Exercise task A: In the entries, from the line with "are clearly separated." up to and including the last line of the entries, switch "dark blue fabric" to "navy blue fabric" and leave everything else unchanged.

Document passage:

################

Sales for the group’s combined Baltic free-TV operations were up 23 percent year-on-year and reflected the consolidation of LNT in Latvia from June 2012, as well as underlying growth in Latvia and Estonia.
 
Across the Baltic region, MTG’s channels achieved a viewing share of 46.8 percent in 15-to-49 in the first quarter of 2013, up from 40.5 percent in the first quarter of 2012. Market share in Latvia soared from 36.1 percent in the first quarter of 2012 to 55.4 percent in 2013.
 
“The general economic slowdown in the West has impacted the TV market indirectly because some of the advertisers are based in Western Europe,” says Marek Singer, MTG’s executive VP of Central European broadcasting. “On the other hand, there are nicely growing markets, like the Baltics. Our fastest-growing region is obviously Africa, given the low starting point, but Central Europe is growing well, accelerating in 2013 towards double-digit growth.”

################

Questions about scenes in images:

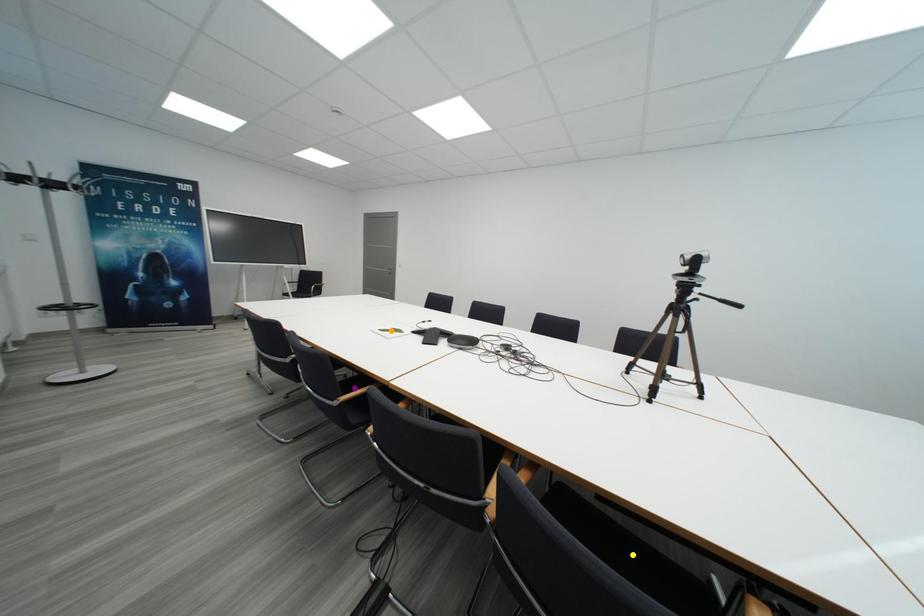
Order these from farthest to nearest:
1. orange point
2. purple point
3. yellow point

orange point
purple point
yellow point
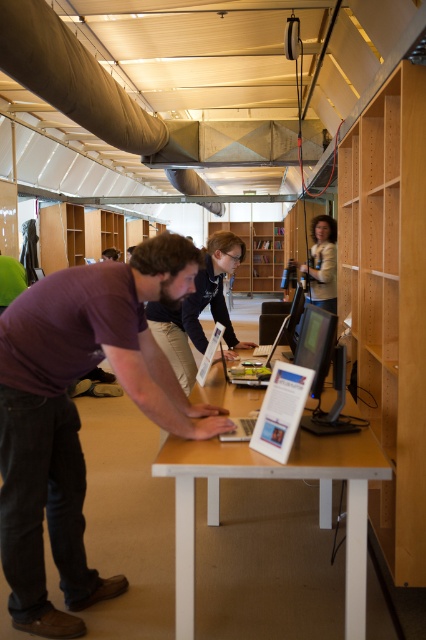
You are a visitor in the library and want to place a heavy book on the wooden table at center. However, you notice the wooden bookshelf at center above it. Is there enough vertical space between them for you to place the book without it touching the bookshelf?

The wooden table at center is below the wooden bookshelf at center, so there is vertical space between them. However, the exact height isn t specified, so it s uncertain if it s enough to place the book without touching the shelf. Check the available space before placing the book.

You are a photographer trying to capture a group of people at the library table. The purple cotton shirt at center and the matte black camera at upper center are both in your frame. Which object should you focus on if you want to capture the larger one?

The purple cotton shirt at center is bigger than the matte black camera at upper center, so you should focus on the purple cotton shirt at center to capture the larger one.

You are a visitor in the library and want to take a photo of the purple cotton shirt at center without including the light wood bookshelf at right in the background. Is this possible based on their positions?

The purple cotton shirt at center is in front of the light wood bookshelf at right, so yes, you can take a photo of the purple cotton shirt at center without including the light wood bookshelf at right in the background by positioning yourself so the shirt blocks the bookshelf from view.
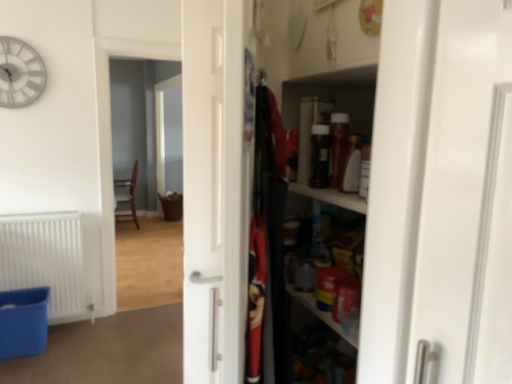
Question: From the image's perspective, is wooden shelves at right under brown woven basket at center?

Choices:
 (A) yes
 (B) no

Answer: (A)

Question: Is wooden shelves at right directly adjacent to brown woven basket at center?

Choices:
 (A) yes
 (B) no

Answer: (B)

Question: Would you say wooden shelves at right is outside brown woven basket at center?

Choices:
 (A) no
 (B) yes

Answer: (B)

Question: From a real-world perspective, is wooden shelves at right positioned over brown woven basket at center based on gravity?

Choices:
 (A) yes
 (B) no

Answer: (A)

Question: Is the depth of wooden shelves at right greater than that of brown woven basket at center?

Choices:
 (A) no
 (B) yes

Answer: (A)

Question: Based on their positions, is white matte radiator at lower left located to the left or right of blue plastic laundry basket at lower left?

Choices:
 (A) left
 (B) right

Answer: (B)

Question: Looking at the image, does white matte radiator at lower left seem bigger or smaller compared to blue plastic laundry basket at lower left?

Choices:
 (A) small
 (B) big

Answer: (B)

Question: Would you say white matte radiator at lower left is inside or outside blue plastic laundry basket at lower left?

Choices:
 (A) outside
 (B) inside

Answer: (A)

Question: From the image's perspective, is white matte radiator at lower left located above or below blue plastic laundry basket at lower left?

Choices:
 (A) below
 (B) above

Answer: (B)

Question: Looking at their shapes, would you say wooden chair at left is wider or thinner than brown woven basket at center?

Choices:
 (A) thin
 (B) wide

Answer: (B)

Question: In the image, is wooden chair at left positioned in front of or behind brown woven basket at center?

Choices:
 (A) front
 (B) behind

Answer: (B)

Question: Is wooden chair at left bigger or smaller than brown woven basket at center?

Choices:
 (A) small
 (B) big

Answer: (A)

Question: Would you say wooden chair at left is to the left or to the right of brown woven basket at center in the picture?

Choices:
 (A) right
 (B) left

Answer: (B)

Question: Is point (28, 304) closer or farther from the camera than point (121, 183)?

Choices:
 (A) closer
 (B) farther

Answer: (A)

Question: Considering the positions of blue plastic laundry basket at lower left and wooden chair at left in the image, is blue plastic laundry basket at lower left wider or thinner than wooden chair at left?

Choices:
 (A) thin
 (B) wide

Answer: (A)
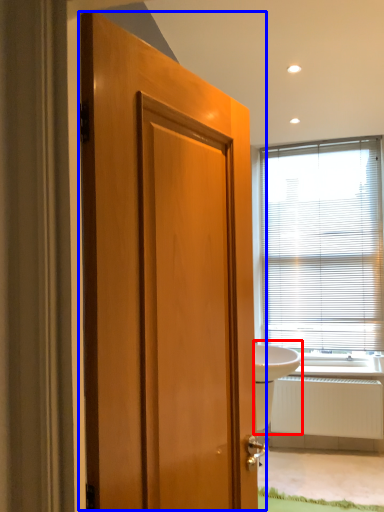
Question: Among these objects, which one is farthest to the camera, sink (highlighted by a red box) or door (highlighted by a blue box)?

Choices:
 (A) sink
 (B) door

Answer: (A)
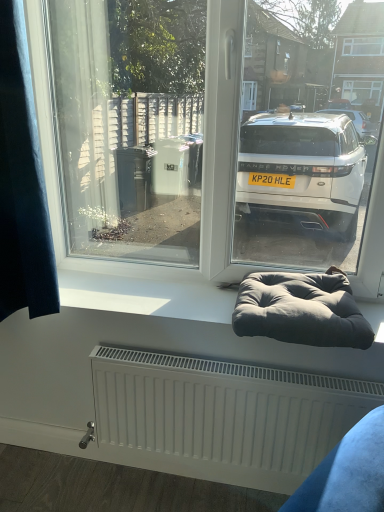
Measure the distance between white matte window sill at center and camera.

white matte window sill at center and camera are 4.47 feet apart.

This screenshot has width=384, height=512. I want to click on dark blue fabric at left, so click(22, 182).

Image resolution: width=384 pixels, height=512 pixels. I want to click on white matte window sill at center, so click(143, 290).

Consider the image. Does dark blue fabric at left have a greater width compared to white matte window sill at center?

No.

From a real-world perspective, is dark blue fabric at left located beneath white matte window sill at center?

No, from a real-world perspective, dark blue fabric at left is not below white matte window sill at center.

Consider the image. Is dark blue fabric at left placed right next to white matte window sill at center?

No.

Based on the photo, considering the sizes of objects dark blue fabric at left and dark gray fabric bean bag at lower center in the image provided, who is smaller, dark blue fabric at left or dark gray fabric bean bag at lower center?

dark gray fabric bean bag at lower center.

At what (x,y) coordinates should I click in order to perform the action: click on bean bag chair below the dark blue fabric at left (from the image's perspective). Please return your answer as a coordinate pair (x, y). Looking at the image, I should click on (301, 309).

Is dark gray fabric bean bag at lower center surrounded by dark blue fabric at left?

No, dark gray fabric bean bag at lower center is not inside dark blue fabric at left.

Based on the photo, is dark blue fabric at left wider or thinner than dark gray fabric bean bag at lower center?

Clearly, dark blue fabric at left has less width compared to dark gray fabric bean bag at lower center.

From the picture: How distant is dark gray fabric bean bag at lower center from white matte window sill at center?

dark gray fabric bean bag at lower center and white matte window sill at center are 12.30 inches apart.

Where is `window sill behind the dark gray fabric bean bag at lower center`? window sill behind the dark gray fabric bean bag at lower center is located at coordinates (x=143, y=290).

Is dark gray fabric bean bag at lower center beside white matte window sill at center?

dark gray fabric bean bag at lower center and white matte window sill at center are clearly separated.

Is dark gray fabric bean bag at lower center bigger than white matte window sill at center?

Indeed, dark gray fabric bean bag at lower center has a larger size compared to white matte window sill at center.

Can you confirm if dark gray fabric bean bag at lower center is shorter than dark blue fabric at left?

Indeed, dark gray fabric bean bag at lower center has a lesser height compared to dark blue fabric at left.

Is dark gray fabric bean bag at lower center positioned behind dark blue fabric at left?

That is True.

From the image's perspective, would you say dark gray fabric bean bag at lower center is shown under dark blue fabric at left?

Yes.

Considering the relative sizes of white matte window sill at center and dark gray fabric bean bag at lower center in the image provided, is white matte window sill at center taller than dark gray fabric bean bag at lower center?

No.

################

Exercise task B:
Answer these questions from the passage on MTG's broadcasting results:
(i) By what percentage did sales for the group's combined Baltic free-TV operations rise year-on-year?
(ii) What viewing share among 15-to-49-year-olds did MTG's channels reach across the Baltic region in the first quarter of 2013?
(iii) Which region does Marek Singer call MTG's fastest-growing?

Written response A:
dark gray fabric bean bag at lower center and white matte window sill at center are clearly separated.

Is dark gray fabric bean bag at lower center bigger than white matte window sill at center?

Indeed, dark gray fabric bean bag at lower center has a larger size compared to white matte window sill at center.

Can you confirm if dark gray fabric bean bag at lower center is shorter than navy blue fabric at left?

Indeed, dark gray fabric bean bag at lower center has a lesser height compared to navy blue fabric at left.

Is dark gray fabric bean bag at lower center positioned behind navy blue fabric at left?

That is True.

From the image's perspective, would you say dark gray fabric bean bag at lower center is shown under navy blue fabric at left?

Yes.

Considering the relative sizes of white matte window sill at center and dark gray fabric bean bag at lower center in the image provided, is white matte window sill at center taller than dark gray fabric bean bag at lower center?

No.

Written response B:
(i) 23 percent
(ii) 46.8 percent
(iii) Africa